### Problem statement:
Show each line of the entries below in which the word "input" appears.

++++ Records for this task ++++

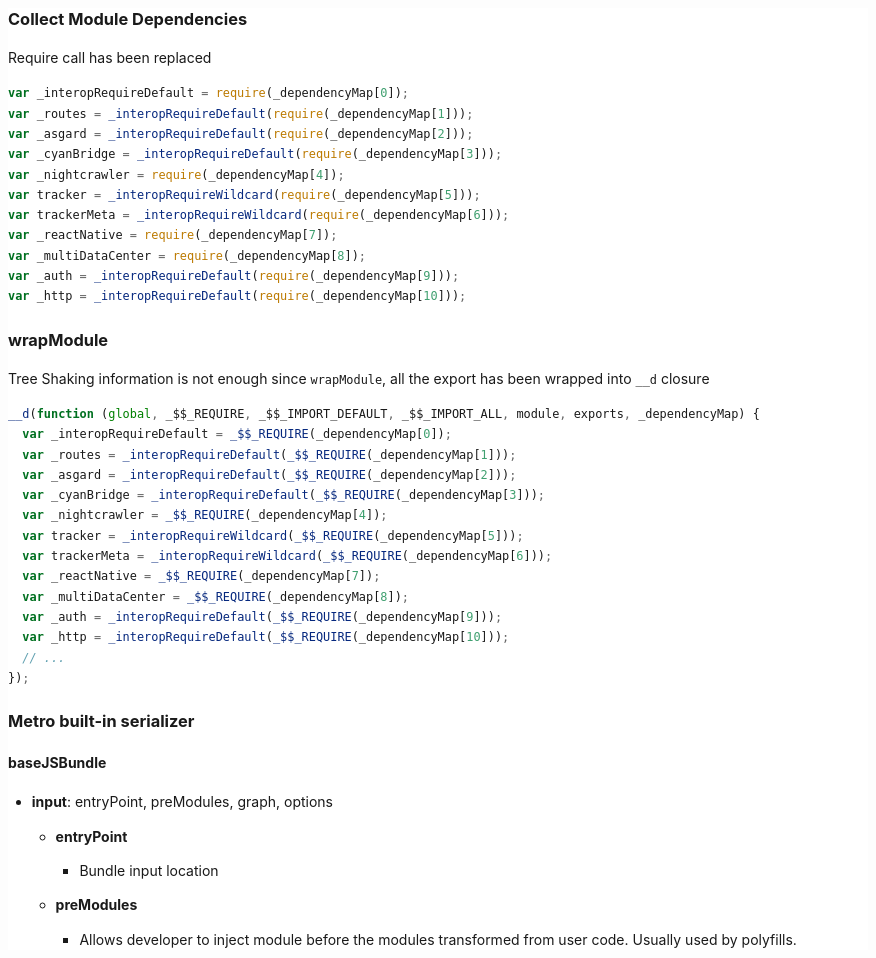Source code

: ### Collect Module Dependencies

Require call has been replaced

```javascript
var _interopRequireDefault = require(_dependencyMap[0]);
var _routes = _interopRequireDefault(require(_dependencyMap[1]));
var _asgard = _interopRequireDefault(require(_dependencyMap[2]));
var _cyanBridge = _interopRequireDefault(require(_dependencyMap[3]));
var _nightcrawler = require(_dependencyMap[4]);
var tracker = _interopRequireWildcard(require(_dependencyMap[5]));
var trackerMeta = _interopRequireWildcard(require(_dependencyMap[6]));
var _reactNative = require(_dependencyMap[7]);
var _multiDataCenter = require(_dependencyMap[8]);
var _auth = _interopRequireDefault(require(_dependencyMap[9]));
var _http = _interopRequireDefault(require(_dependencyMap[10]));
```

### wrapModule

Tree Shaking information is not enough since `wrapModule`, all the export has been wrapped into `__d` closure

```javascript
__d(function (global, _$$_REQUIRE, _$$_IMPORT_DEFAULT, _$$_IMPORT_ALL, module, exports, _dependencyMap) {
  var _interopRequireDefault = _$$_REQUIRE(_dependencyMap[0]);
  var _routes = _interopRequireDefault(_$$_REQUIRE(_dependencyMap[1]));
  var _asgard = _interopRequireDefault(_$$_REQUIRE(_dependencyMap[2]));
  var _cyanBridge = _interopRequireDefault(_$$_REQUIRE(_dependencyMap[3]));
  var _nightcrawler = _$$_REQUIRE(_dependencyMap[4]);
  var tracker = _interopRequireWildcard(_$$_REQUIRE(_dependencyMap[5]));
  var trackerMeta = _interopRequireWildcard(_$$_REQUIRE(_dependencyMap[6]));
  var _reactNative = _$$_REQUIRE(_dependencyMap[7]);
  var _multiDataCenter = _$$_REQUIRE(_dependencyMap[8]);
  var _auth = _interopRequireDefault(_$$_REQUIRE(_dependencyMap[9]));
  var _http = _interopRequireDefault(_$$_REQUIRE(_dependencyMap[10]));
  // ...
});
```

### Metro built-in serializer

#### baseJSBundle

- **input**: entryPoint, preModules, graph, options

  - **entryPoint**
    - Bundle input location

  - **preModules**
    - Allows developer to inject module before the modules transformed from user code. Usually used by polyfills.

++++

### Solution to this problem:
- **input**: entryPoint, preModules, graph, options
    - Bundle input location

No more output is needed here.